Parmi les grandes écuries qui resteront dans l’histoire du son, c’est le label allemand KLANG elektronik qui retient aujourd’hui notre attention. Basé à Frankfort, ce label qui existe depuis 1993, et qui fête donc cette année ses dix ans, a été fondé par : Fluegel, DJ Ata et DJ Heiko Mso. Ils sont à l’origine de cette maison de disque indépendante qui possède aujourd’hui presque 80 disques à son catalogue parmi lesquels des grands classiques de tech. C’est, au dire des spécialistes, une maison incontournable qui bien qu’ayant déjà fait ses preuves reste une valeur sûre. Souvent classée dans les rayons minimale house, sa spécialité serait plutôt la techno rudimentaire.
Parmi les grandes signatures du label, on peu noter les groupes allemands Alter Ego, Farben ou Luciano qui constituent les références de base avec aussi quelques américains comme Dan Bell ou Antony Shakir. A l’heure actuelle aucun français n’a produit quoi que ce soit sur Klang. Les petits derniers de la maison, remarqués par DJ Boozig notamment, s’appellent Bergheim 34 et après avoir sorti 3 maxis, ils s’apprêtent à sortir leur premier album très bientôt. Ce qui caractérise KLANG c’est un son très dépouillé et efficace, une certaine brutalité très teutonne et malgré tout une finesse, un raffinement, une espèce de classe qui tranche nettement avec les sons “dancefloor” et qui semble réussir l’alliage entre énergie et légèreté.
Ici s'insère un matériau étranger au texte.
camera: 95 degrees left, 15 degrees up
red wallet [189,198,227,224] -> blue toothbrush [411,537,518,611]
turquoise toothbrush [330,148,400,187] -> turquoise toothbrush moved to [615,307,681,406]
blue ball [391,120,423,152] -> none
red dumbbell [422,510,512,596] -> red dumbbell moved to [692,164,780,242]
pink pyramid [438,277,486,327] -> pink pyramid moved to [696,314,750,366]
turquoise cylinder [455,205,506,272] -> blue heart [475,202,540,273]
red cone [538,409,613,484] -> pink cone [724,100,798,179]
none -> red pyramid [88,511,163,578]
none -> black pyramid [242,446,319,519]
Difficile de faire une démonstration de puissance sans vous passer le cerveau à la moulinette de beats fracassants de KLANG et sans vous immerger dans l’ambiance futiristique que dégage ce son post-industriel à fleur de turbine. Bref pour conclure, soyez assuré que tout disque portant cette griffe mérite que vous y jetiez une oreille.

WAXPOETICS LOVERS

Posté il y a 5 années 4 mois à 23:59. 0 commentaire

A l’occasion de la parution du quatrième numéro du magazine Waxpoetics, Trofor.com est heureux de vous faire découvrir un fleuron de la culture des chasseurs de beats, un journal qui se définit comme étant un cours d’histoire de l’art prodigué dans une prestigieuse université.
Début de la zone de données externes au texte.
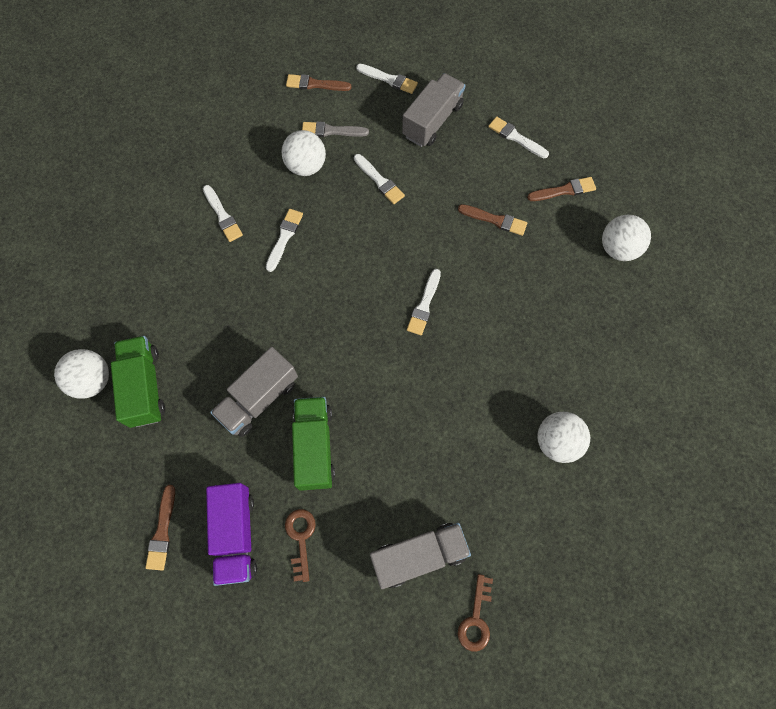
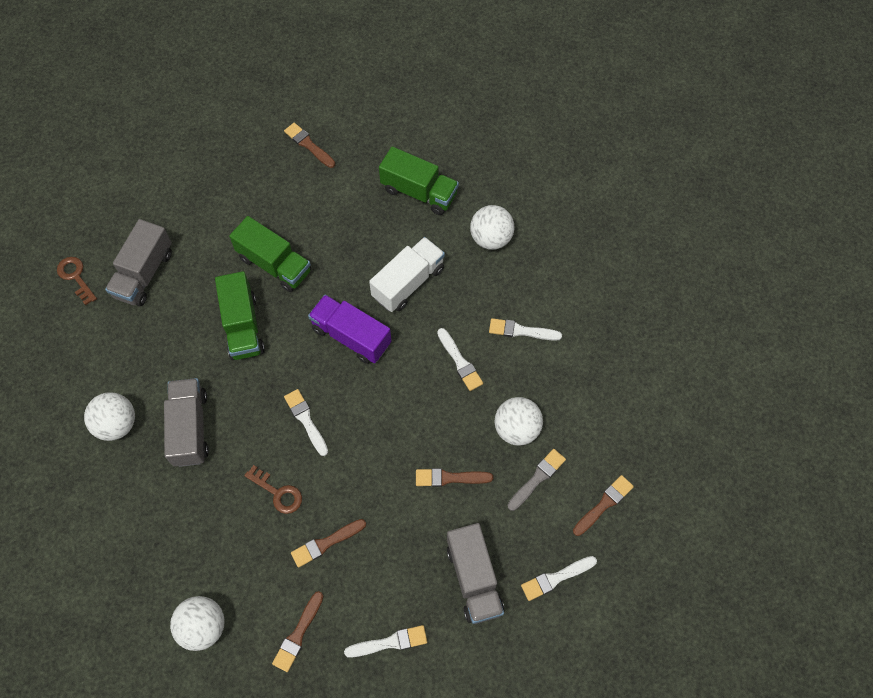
camera: 130 degrees right, 5 degrees down
white ball [54,349,109,399] -> white ball moved to [470,205,514,250]
purple truck [206,483,257,586] -> purple truck moved to [308,295,391,364]
grey truck [210,347,298,437] -> grey truck moved to [164,378,209,467]
brown key [285,509,316,582] -> brown key moved to [244,465,302,514]
white brush [354,154,405,204] -> brown brush [416,468,493,487]
none -> green truck [215,271,265,360]
none -> white truck [369,237,445,312]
Ce magazine trimestriel made in Brooklyn est dédié aux disques vinyles et en particuliers à ceux qui cherchent à trouver sur ce support la matière première de leur délires musicaux. On les appelle les digueurs, en fait il s’agit là d’un anglicisme qui vient du verbe to dig qui signifie littéralement creuser et qui correspond en matière de disque à notre mot chiner. Les digeurs donc, les chasseurs de beats qu’ils soient DJ, producteurs ou simples passionnés constituent le public auquel est destiné ce mag d’exception. Mais, et c’est là toute la particularité du concept, ils en sont également les auteurs. En effet chaque article porte la signature d’un spécialiste, d’un pointu qui à su creuser profondément son sujet avant de nous en livrer la substance, macaron à l’appui.
Un savoir d’érudit dans un écrin trop stylé, voilà ce que propose les mini-sommes d’environ 100 pages en couleur et sur du beau papier dont la maquette surclasse tout ce que la presse à pu faire jusqu’à présent. C’est comme si la beauté de l’objet 33 tours avait par contagion envahie chaque page y laissant son grain, sa chaleur et son authenticité. A la casse les CD et autres sites Internet, l’avenir appartient résolument au papier et au vinyle, à la matière et aux odeurs, au palpable et au respirable. Dans un univers de flux tendus et d’amnésie collective où une nouveauté chasse l’autre pour être plus rapidement oubliée, Waxpoetics participe à la grande mission des DJ qui prennent leur tache au sérieux : reconstitué par morceaux choisis la mémoire de notre époque.
Ils ne restent plus aux amateurs de poussière qu’à réviser leurs leçons d’anglais pour plonger dans les articles et les interviews que renferme ce petit guide du fétichiste sonore, cette anthologie du disque à consommer sans modération.